- [Extract]
- 1Institute for Earth System Science and Remote Sensing, University Leipzig, Leipzig, Germany
- 2Image and Signal Processing Laboratory, Universitat de València, València, Spain
Monitoring forest disturbances is essential for sustainable forest management. Remote sensing provides a powerful tool to detect and quantify such disturbances across large spatial and temporal scales, but separating different types of disturbances, such as wind-throw and insects, remains a challenge. In this study, we investigate how different types of information — spatial, spectral, and temporal — contribute to accurate classification of wind, bark-beetle and defoliator insect disturbances using modern machine learning (ML) and deep learning (DL) models. We rely on a comprehensive multimodal dataset based on multi-temporal optical, radar, and forest inventory data to evaluate several different ML/DL approaches for distinguishing between three disturbance agents.
A central focus of this work is to assess which dimensions of the data — spatial structure, spectral information, or temporal dynamics — are most informative for reliable classification.
Preliminary results suggest that (1) temporal information is highly important when combined with time-series–based deep learning architectures, which effectively capture disturbance trajectories and achieve F1-scores above 0.90 for wind and bark beetle disturbances; (2) spectral features alone achieve F1-scores of up to 0.86 when used with a multilayer perceptron (MLP), with SWIR bands and Sentinel-1 backscatter playing a key role in distinguishing disturbance agents; and (3) the combination of temporal and spectral information through multispectral temporal learning yields an overall F1-score of up to 0.95.

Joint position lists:

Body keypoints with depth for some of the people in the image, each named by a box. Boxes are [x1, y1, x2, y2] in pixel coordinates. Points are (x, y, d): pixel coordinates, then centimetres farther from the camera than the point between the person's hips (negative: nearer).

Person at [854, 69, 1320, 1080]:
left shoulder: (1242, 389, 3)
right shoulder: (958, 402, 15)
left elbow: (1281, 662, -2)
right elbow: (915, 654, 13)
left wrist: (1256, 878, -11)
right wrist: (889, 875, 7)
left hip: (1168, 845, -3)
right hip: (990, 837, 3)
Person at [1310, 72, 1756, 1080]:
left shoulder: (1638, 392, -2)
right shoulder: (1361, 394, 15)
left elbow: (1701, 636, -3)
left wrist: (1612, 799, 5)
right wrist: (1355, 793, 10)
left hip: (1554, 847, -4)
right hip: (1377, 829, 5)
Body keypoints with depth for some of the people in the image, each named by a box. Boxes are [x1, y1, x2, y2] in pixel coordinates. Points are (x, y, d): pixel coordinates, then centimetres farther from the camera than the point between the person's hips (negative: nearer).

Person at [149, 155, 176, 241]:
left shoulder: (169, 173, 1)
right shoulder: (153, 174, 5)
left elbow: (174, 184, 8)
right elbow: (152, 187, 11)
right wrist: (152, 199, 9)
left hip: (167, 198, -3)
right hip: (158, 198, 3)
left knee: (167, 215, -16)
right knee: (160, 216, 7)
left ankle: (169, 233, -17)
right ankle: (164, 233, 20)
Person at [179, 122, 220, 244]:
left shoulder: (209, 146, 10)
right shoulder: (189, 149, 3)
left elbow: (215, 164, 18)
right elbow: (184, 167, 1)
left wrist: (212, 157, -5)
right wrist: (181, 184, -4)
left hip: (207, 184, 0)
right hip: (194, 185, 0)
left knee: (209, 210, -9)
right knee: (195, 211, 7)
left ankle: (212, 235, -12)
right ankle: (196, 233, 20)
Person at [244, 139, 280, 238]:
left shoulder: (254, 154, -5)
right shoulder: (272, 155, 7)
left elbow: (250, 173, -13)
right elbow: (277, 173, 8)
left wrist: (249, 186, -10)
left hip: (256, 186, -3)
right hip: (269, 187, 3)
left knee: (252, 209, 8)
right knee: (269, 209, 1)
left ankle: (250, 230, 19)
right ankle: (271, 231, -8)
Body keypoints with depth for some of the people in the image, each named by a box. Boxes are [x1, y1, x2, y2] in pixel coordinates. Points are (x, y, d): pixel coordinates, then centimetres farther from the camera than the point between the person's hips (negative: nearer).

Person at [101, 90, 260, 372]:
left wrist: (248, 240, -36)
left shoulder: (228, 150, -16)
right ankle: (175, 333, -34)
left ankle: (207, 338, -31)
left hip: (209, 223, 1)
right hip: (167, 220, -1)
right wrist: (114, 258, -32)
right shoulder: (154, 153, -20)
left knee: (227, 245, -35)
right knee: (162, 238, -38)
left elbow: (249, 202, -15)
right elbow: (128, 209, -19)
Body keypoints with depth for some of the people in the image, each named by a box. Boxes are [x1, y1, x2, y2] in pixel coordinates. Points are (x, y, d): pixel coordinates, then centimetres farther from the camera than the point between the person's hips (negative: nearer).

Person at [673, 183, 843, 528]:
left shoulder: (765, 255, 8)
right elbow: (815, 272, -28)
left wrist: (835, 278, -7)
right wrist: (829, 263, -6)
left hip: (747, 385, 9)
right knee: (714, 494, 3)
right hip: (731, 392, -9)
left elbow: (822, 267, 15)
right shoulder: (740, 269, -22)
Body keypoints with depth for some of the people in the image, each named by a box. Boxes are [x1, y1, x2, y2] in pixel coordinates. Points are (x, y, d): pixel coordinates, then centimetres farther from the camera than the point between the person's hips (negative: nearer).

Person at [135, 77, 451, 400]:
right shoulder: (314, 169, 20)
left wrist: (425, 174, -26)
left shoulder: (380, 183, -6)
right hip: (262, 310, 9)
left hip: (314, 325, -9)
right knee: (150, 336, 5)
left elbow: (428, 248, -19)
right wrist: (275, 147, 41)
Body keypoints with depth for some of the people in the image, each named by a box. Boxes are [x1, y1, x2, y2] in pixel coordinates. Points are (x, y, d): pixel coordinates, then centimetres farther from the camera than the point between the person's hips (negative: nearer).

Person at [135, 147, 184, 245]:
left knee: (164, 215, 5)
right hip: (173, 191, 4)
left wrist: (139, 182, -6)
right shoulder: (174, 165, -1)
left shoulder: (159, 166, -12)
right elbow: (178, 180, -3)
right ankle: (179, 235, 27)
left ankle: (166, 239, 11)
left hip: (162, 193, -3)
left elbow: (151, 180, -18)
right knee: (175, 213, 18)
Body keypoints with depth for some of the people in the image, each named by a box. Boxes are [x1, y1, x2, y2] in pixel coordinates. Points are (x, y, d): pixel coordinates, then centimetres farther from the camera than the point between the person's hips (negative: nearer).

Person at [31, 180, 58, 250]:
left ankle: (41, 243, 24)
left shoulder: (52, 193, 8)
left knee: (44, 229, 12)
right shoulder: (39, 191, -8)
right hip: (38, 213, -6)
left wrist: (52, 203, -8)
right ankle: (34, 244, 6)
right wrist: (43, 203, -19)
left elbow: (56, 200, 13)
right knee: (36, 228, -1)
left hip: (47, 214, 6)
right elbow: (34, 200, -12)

- [Problem 1]
Transcribe the forest disturbance abstract, starting at "A central focus" and ending at "up to 0.95.".
- [Problem 2]
According to the forest disturbance abstract, what overall F1-score does combining temporal and spectral information through multispectral temporal learning reach?

- [Written response 1]
A central focus of this work is to assess which dimensions of the data — spatial structure, spectral information, or temporal dynamics — are most informative for reliable classification.
Preliminary results suggest that (1) temporal information is highly important when combined with time-series–based deep learning architectures, which effectively capture disturbance trajectories and achieve F1-scores above 0.90 for wind and bark beetle disturbances; (2) spectral features alone achieve F1-scores of up to 0.86 when used with a multilayer perceptron (MLP), with SWIR bands and Sentinel-1 backscatter playing a key role in distinguishing disturbance agents; and (3) the combination of temporal and spectral information through multispectral temporal learning yields an overall F1-score of up to 0.95.

- [Written response 2]
Up to 0.95.